**What to produce:** What you return should be the complete data below, word for word, with no pictures in it.

**Information provided:**
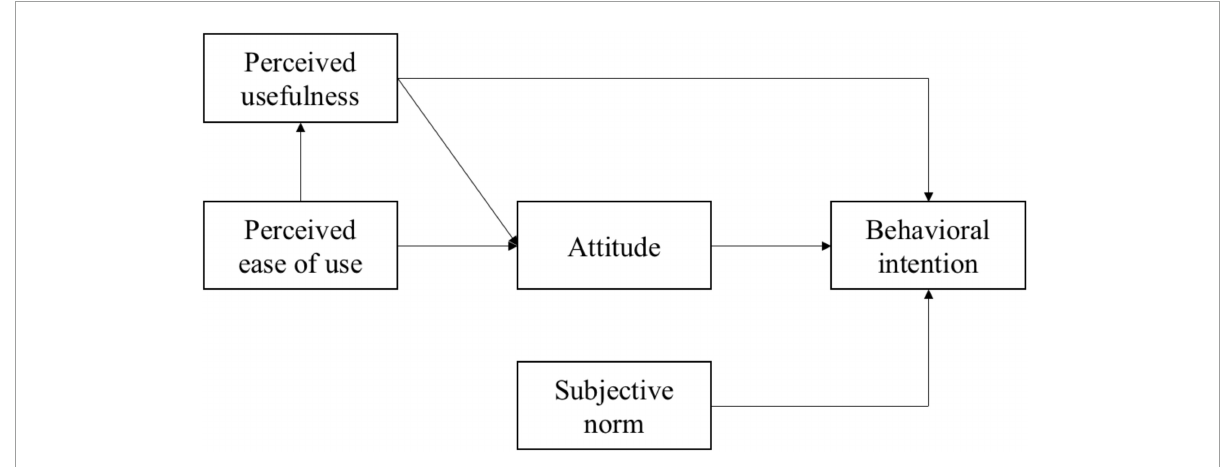
FIGURE1 Conceptual framework based on an extended technology acceptance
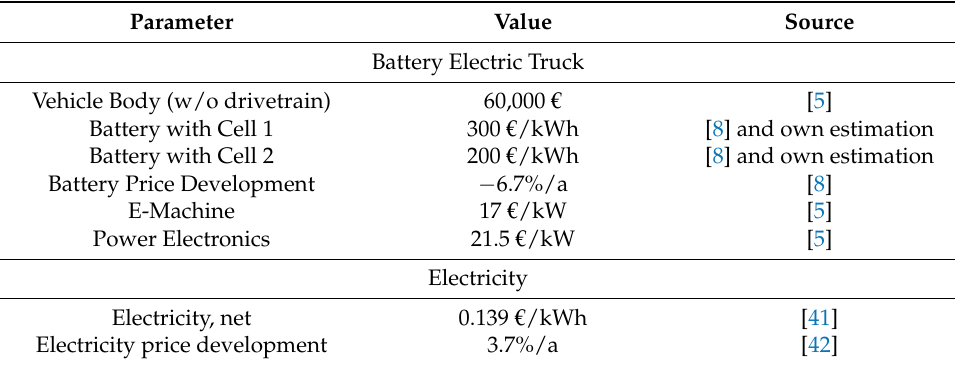
Table A1. Costs parameters for battery electric trucks and electricity used in LCC calculation.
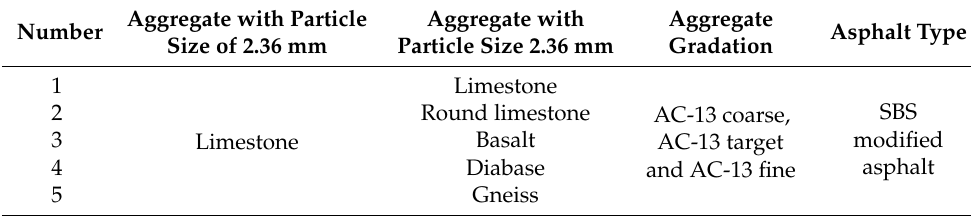
Table 1. Test program.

**Answer for the task:**
FIGURE1 Conceptual framework based on an extended technology acceptance
Table A1. Costs parameters for battery electric trucks and electricity used in LCC calculation.
Table 1. Test program.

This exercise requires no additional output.